My brain is only good for one complete thought per day. As of this week, the number has been drastically reduced. Today I commented on Our Growing Family and said something like this:
**Not that it makes a difference to your reading, but the writing of this post was interrupted by an impromptu family dance party. I firmly believe that nothing brings a family closer together than a family dance party, especially when the toddlers have more rhythm than the parents. If you don’t believe me, leave your inhibitions at the door and try it. You will thank me.**
Leo and I were at a conference a couple of years ago and Robert Gelinas, a pastor from Colorado, spoke on living the life of the cross. The one lesson he gave that impacted me more deeply than the rest was when he spoke of being on loving as Christ and being an adoptive parent. The premise is that Jesus accomplished certain things on the cross. For us to be people of the cross we need to do those things on behalf of others.
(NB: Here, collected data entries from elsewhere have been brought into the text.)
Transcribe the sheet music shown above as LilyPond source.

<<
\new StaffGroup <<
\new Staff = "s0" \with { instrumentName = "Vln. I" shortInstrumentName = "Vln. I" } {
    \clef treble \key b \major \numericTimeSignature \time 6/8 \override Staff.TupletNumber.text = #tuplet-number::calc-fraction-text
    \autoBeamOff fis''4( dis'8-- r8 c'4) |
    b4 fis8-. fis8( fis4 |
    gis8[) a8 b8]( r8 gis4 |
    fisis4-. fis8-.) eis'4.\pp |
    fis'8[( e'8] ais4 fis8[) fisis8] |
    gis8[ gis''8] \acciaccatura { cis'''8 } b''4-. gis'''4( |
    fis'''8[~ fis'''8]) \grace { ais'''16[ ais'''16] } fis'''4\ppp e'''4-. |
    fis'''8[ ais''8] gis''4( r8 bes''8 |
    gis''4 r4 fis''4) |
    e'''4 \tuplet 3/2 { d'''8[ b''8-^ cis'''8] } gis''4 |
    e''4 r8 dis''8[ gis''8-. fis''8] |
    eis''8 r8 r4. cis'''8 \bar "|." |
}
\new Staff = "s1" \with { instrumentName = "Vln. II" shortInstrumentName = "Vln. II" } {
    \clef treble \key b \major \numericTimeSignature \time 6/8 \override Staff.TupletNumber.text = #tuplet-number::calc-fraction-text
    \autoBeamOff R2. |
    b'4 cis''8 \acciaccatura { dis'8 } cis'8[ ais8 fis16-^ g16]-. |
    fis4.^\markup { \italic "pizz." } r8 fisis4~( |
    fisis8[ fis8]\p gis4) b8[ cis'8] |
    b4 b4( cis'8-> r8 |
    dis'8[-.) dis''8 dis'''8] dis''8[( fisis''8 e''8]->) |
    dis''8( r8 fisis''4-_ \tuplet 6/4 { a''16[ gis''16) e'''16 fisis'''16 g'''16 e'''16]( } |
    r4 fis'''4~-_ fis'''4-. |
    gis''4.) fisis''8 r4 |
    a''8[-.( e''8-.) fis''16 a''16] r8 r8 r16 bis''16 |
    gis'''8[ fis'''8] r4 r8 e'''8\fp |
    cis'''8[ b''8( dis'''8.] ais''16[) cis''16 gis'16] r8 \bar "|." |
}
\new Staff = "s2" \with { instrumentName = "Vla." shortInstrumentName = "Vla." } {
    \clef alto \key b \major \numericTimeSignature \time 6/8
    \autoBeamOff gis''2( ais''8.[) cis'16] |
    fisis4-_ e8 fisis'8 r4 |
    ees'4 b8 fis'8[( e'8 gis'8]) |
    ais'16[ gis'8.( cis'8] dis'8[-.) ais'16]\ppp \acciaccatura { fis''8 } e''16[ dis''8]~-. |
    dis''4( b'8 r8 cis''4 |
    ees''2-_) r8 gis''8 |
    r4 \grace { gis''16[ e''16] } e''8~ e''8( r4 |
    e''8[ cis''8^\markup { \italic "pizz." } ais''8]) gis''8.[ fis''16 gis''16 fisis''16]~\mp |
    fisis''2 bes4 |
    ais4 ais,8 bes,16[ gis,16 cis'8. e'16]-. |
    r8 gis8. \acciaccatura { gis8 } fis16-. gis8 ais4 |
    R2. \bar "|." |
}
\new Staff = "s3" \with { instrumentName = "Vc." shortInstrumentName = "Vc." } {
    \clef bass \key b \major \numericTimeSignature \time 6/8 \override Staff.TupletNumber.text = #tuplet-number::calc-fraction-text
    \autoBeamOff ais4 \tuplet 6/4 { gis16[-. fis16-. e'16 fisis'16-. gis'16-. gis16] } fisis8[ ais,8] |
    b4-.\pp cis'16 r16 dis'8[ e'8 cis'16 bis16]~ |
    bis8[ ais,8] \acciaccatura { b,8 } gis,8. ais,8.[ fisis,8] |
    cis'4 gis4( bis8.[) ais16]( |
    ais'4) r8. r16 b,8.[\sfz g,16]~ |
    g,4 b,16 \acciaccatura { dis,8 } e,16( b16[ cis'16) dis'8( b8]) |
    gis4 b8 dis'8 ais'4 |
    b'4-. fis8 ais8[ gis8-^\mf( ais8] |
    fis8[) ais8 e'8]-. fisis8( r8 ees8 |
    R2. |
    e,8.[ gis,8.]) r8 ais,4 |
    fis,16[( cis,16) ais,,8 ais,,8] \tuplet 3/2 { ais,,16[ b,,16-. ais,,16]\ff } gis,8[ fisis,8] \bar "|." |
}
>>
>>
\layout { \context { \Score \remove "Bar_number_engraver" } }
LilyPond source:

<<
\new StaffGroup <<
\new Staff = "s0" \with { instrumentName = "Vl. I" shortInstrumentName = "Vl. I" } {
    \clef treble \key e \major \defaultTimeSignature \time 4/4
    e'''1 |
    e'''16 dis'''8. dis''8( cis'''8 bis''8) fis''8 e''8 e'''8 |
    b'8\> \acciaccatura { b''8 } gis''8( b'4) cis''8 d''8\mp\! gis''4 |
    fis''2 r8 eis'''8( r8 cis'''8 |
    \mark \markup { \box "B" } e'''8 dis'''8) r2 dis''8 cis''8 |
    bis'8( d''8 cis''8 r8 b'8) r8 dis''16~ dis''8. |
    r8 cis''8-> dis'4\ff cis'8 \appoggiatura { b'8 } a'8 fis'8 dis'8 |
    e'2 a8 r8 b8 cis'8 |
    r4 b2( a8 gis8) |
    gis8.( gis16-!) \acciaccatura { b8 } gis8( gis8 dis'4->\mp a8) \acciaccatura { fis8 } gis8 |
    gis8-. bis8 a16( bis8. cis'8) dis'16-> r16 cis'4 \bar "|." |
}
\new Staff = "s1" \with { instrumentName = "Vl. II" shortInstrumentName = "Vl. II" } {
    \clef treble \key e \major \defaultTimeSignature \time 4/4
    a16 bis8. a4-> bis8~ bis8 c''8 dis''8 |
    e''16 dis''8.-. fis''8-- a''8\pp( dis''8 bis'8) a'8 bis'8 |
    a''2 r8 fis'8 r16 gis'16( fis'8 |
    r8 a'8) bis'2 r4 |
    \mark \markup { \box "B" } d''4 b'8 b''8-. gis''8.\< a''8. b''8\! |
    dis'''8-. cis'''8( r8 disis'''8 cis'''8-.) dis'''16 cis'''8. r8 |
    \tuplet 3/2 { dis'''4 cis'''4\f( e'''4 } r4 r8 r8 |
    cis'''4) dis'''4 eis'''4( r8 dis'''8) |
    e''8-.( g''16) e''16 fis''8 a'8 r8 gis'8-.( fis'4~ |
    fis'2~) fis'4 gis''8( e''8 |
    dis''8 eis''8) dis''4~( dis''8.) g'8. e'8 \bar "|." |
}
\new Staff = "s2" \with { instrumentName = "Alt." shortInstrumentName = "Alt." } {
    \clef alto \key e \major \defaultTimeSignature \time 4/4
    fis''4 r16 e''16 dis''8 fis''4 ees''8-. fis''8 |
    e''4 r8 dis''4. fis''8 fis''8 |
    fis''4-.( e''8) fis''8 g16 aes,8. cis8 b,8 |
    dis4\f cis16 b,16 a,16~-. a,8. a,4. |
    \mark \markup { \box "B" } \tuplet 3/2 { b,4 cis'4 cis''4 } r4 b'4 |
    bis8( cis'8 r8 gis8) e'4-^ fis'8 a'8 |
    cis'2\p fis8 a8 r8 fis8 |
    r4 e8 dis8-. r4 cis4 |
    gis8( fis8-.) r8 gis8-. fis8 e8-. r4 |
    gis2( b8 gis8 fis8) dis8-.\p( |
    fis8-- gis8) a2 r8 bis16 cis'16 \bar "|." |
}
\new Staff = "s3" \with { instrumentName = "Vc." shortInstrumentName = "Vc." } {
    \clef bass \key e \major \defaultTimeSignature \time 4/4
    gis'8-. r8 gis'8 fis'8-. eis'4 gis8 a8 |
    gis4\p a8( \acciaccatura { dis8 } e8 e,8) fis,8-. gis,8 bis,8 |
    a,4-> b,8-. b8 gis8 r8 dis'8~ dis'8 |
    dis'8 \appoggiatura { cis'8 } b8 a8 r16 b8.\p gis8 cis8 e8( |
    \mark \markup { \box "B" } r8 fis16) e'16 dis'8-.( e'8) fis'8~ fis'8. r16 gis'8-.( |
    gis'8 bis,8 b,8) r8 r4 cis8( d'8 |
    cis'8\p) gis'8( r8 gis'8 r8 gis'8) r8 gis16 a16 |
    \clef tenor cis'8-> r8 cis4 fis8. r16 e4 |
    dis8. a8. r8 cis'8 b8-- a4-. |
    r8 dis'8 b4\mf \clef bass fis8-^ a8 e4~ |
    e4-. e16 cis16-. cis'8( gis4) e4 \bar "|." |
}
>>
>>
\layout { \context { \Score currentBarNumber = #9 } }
One of the things Jesus did was to absorb the pain that was meant for us.
As foster parents we get to do that daily. Our children are wounded and hurting. Their spirits, egos and hearts are bruised and they are sad and angry. Often, before they even know they possess it, they’ve lost their dignity. At a surprisingly young age, they need to be angry at someone and it’s difficult, impossible, perhaps even more painful to be angry at their parents. Parents are people they should love and are designed to love near unconditionally.
Our job is to stand in place for their parents. To be there to take their anger and sadness and help them feel it and release it. We give them a chance to be free of the burdens they carry, if only for a time.
To be people of the cross, people who embody the love of Christ, we have the opportunity and honor to withstand the pain the children carry and need to release, and to shield their parents (especially when they don’t deserve it) from that pain.
It’s exhausting. It’s painful. It’s infuriating. But through the mercy of the Cross and the work of Christ in us, we are renewed each day. We have someone who can absorb our pain, and who fills us with an endless (though it always seems in short supply) of love. Every time a child spews pain, anger, or sadness we are (or rather, we try to be, though I personally don’t often do it well) the love of Christ.